• [EXERCISE]: What is needed is every line of the data that includes the word "show". Please copy each one.

Top of PROVIDED INFORMATION

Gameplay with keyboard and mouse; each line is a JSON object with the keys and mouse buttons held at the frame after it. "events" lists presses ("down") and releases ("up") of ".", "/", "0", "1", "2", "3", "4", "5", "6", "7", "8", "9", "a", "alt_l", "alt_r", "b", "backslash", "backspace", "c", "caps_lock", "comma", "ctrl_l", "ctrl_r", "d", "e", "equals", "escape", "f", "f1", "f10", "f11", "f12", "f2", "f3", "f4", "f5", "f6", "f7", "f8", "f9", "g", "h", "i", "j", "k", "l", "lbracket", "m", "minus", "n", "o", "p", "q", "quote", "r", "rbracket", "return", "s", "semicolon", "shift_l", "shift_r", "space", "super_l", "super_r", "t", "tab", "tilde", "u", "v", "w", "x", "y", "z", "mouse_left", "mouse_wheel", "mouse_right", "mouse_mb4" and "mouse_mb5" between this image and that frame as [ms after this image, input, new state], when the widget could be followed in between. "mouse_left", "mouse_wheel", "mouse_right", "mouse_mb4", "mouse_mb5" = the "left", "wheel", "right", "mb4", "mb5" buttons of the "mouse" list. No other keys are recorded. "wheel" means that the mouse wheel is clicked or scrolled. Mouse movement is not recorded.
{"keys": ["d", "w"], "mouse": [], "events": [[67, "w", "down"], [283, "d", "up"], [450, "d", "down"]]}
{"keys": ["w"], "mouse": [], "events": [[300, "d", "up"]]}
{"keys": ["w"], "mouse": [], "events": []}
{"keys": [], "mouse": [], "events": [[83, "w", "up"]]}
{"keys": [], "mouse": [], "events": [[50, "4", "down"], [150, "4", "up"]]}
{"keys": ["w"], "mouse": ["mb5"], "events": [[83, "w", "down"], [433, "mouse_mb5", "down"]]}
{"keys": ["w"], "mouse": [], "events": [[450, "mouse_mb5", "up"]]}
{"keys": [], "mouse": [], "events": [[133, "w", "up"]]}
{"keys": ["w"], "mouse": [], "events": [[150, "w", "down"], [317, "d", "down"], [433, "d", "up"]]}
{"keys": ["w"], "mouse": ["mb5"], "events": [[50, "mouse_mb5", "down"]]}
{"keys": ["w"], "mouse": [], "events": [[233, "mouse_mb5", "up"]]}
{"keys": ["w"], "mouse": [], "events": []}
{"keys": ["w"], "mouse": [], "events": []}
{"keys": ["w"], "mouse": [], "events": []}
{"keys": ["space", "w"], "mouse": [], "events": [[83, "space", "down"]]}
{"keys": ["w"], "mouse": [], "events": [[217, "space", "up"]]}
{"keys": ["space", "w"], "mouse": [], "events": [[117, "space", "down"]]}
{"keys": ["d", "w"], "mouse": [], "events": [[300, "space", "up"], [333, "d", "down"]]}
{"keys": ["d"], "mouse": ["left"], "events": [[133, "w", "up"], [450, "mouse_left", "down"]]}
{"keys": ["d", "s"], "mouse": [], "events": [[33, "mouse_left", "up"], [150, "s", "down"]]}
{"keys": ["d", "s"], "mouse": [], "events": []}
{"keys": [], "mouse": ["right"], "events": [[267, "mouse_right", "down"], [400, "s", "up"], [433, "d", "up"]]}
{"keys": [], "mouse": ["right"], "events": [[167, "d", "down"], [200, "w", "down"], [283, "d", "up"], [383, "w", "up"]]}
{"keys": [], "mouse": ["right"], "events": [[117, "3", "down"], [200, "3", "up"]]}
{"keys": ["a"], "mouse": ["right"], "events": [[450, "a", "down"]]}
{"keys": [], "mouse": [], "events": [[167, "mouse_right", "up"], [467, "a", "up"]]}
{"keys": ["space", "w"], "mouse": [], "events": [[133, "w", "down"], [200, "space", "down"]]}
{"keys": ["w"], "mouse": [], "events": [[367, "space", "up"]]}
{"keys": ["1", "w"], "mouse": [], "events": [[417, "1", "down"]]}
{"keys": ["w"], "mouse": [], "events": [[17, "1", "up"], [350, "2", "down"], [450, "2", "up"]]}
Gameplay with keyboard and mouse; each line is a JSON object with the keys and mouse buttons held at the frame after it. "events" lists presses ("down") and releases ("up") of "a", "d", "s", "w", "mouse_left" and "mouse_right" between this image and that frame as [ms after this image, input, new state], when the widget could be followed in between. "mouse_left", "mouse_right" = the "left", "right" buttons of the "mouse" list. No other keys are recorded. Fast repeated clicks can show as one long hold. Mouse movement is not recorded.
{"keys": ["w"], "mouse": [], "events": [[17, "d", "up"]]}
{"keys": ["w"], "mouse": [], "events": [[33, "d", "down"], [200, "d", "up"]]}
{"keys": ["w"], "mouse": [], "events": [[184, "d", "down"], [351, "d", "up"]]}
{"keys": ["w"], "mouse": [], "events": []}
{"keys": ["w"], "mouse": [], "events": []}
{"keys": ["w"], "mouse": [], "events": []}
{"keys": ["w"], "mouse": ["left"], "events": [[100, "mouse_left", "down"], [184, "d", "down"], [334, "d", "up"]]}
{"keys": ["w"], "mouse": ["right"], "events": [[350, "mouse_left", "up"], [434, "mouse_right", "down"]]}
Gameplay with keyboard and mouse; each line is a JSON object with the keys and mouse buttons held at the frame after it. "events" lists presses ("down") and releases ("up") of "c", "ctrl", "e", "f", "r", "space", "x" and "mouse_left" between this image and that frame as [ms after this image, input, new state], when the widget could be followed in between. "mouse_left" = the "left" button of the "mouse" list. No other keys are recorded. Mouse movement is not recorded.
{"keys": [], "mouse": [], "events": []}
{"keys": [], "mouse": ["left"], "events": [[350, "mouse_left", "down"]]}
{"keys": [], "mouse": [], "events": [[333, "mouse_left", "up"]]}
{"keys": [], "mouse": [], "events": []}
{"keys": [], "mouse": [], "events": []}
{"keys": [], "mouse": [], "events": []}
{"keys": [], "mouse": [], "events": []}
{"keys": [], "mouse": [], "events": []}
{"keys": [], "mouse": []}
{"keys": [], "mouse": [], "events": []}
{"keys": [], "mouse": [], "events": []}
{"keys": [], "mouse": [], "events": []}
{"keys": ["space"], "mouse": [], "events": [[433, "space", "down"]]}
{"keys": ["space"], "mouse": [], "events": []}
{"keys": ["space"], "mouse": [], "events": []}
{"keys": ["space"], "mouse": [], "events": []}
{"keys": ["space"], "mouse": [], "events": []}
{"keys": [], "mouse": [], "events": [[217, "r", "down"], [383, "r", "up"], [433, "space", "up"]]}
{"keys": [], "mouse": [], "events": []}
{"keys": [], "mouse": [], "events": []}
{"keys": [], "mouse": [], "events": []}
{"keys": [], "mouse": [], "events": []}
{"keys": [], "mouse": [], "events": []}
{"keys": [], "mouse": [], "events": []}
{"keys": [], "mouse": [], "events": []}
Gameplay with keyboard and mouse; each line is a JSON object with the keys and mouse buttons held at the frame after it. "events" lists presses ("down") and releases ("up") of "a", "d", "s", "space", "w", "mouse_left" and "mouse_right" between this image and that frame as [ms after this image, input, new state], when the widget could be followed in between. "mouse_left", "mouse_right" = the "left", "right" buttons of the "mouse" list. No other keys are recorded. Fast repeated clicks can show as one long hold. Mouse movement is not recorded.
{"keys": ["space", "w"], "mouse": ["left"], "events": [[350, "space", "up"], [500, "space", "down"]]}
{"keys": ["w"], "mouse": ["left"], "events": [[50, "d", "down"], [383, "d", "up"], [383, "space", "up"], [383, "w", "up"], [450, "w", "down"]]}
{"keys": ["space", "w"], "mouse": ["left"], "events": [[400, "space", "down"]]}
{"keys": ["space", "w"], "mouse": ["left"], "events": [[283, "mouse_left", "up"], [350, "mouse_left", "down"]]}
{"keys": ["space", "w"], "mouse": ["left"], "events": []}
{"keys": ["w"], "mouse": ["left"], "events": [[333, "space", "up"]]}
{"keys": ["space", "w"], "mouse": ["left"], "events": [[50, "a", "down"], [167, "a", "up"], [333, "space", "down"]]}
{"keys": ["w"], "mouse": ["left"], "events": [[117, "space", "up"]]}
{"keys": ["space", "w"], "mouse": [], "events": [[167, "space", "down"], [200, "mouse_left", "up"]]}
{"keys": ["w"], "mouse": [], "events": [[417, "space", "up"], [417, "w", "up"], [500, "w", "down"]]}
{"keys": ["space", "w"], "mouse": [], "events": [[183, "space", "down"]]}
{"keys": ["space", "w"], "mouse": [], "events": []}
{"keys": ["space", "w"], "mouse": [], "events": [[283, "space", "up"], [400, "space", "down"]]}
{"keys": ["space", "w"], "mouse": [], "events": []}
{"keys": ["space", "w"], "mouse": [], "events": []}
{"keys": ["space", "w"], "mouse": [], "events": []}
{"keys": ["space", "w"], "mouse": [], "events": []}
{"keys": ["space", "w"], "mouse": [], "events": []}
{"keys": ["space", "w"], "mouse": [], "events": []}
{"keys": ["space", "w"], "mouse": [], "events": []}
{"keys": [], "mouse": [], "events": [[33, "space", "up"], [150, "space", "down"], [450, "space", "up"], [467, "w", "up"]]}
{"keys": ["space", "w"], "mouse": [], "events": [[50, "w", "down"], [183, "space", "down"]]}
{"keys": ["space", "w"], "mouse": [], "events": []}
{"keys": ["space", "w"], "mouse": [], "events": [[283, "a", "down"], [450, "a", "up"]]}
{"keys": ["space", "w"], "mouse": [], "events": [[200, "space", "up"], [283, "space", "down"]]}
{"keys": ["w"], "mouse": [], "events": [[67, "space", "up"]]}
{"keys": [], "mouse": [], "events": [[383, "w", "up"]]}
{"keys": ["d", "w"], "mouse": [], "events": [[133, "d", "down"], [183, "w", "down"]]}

Bottom of PROVIDED INFORMATION

• [RESPONSE AREA]:
Gameplay with keyboard and mouse; each line is a JSON object with the keys and mouse buttons held at the frame after it. "events" lists presses ("down") and releases ("up") of "a", "d", "s", "w", "mouse_left" and "mouse_right" between this image and that frame as [ms after this image, input, new state], when the widget could be followed in between. "mouse_left", "mouse_right" = the "left", "right" buttons of the "mouse" list. No other keys are recorded. Fast repeated clicks can show as one long hold. Mouse movement is not recorded.
Gameplay with keyboard and mouse; each line is a JSON object with the keys and mouse buttons held at the frame after it. "events" lists presses ("down") and releases ("up") of "a", "d", "s", "space", "w", "mouse_left" and "mouse_right" between this image and that frame as [ms after this image, input, new state], when the widget could be followed in between. "mouse_left", "mouse_right" = the "left", "right" buttons of the "mouse" list. No other keys are recorded. Fast repeated clicks can show as one long hold. Mouse movement is not recorded.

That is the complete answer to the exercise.